3.4 Filter Non-Linier 3.4.1 Filter Median Filter median sangat bermanfaat untuk menghilangkan outliers, yaitu nilai-nilai piksel yang ekstrim. Filter median menggunakan sliding neighborhood untuk memproses suatu citra, yaitu suatu operasi dimana filter ini akan menentukan nilai masing-masing piksel keluaran dengan memeriksa tetangga m×n di sekitar piksel masukan yang bersangkutan. Filter median mengatur nilai-nilai piksel dalam satu tetangga dan memilih nilai tengah atau median sebagai hasil.
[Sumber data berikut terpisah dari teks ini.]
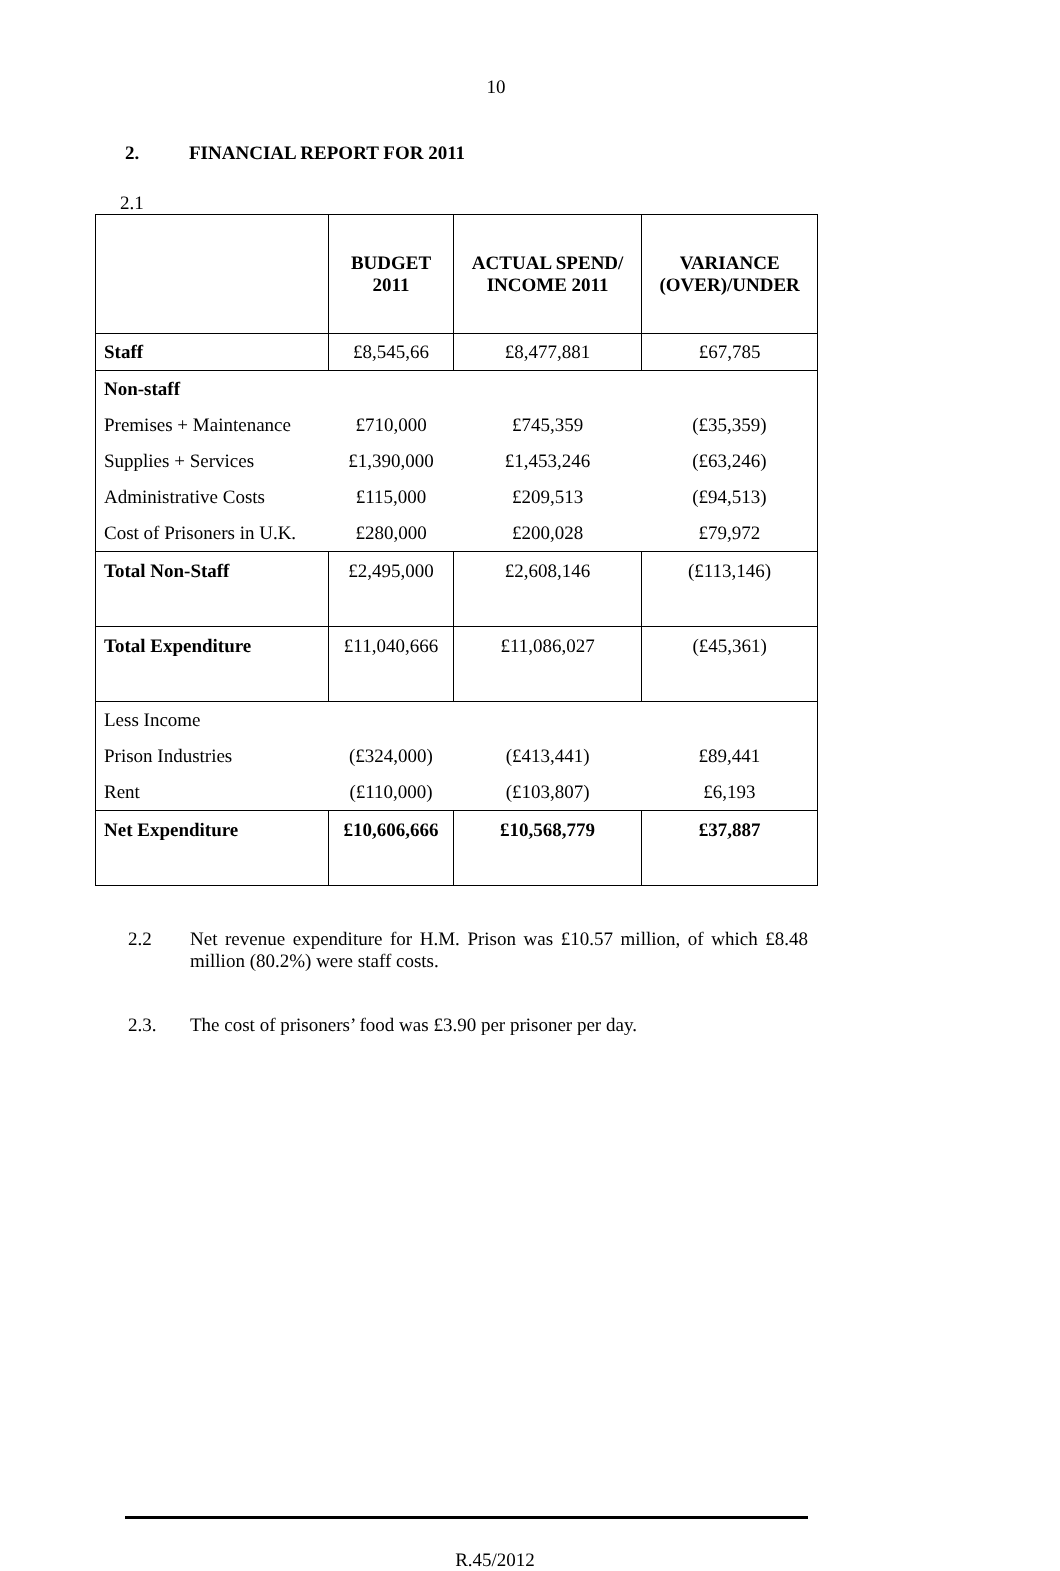10
2. FINANCIAL REPORT FOR 2011
2.1
| | BUDGET 2011 | ACTUAL SPEND/ INCOME 2011 | VARIANCE (OVER)/UNDER |
| --- | --- | --- | --- |
| Staff | £8,545,66 | £8,477,881 | £67,785 |
| Non-staff | | | |
| Premises + Maintenance | £710,000 | £745,359 | (£35,359) |
| Supplies + Services | £1,390,000 | £1,453,246 | (£63,246) |
| Administrative Costs | £115,000 | £209,513 | (£94,513) |
| Cost of Prisoners in U.K. | £280,000 | £200,028 | £79,972 |
| Total Non-Staff | £2,495,000 | £2,608,146 | (£113,146) |
| Total Expenditure | £11,040,666 | £11,086,027 | (£45,361) |
| Less Income | | | |
| Prison Industries | (£324,000) | (£413,441) | £89,441 |
| Rent | (£110,000) | (£103,807) | £6,193 |
| Net Expenditure | £10,606,666 | £10,568,779 | £37,887 |
2.2 Net revenue expenditure for H.M. Prison was £10.57 million, of which £8.48 million (80.2%) were staff costs.
2.3. The cost of prisoners’ food was £3.90 per prisoner per day.
R.45/2012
Median filter merupakan salah satu jenis low-pass filter, yang bekerja dengan mengganti nilai suatu piksel pada citra asal dengan nilai median dari piksel tersebut dan lingkungan tetangganya. Dibandingkan dengan neighborhood averaging, filter ini lebih tidak sensitif terhadap perbedaan intensitas yang ekstrim. Pada penapis median, suatu ‘jendela’ (window) memuat sejumlah piksel. Jendela digeser titik demi titik pada seluruh daerah citra. Pada setiap pergeseran dibuat jendela baru. Titik tengah dari jendela ini diubah dengan nilai median dari jendela tersebut.
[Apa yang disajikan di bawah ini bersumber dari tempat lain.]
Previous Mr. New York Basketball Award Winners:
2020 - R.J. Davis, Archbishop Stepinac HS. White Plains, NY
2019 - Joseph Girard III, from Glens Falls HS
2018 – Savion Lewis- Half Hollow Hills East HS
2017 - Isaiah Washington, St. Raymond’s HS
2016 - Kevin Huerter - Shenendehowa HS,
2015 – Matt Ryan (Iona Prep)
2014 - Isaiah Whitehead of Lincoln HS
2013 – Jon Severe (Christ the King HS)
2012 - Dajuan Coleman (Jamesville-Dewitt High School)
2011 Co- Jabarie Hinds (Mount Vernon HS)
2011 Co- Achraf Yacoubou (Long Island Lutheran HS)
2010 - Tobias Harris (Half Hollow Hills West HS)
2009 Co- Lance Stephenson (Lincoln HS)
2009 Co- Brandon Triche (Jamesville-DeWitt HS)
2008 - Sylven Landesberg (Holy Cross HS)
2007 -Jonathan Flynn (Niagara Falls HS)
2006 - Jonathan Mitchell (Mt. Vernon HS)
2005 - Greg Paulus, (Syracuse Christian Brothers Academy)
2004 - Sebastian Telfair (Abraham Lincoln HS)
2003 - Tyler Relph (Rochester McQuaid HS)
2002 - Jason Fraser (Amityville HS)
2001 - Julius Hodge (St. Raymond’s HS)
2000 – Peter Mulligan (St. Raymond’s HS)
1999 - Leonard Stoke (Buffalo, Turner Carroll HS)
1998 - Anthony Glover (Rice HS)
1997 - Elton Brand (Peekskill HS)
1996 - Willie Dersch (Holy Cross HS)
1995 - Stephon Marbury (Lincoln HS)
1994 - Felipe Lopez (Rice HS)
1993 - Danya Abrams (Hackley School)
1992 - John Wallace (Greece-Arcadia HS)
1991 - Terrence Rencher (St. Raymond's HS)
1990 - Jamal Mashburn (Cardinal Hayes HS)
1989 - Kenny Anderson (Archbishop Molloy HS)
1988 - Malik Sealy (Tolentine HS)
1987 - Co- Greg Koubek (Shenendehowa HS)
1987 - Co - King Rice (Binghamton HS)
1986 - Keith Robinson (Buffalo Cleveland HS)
Sebagai contoh, tinjau jendela berupa kelompok piksel (daerah berwarna biru cerah) pada sebuah citra pada gambar di atas. Piksel yang sedang diproses adalah yang mempunyai intensitas 35. 10 10 10 11 35 10 9 12 10 Urutkan piksel-piksel tersebut: 9 10 10 10 10 10 11 12 35 Median dari kelompok tersebut adalah 10 (dicetak tebal). Titik tengah dari jendela (35) sekarang diganti dengan nilai median (10). Hasil dari penapis median diperlihatkan pada gambar di bawah ini. Jadi, penapis median menghilangkan nilai piksel yang sangat berbeda dengan piksel tetangganya.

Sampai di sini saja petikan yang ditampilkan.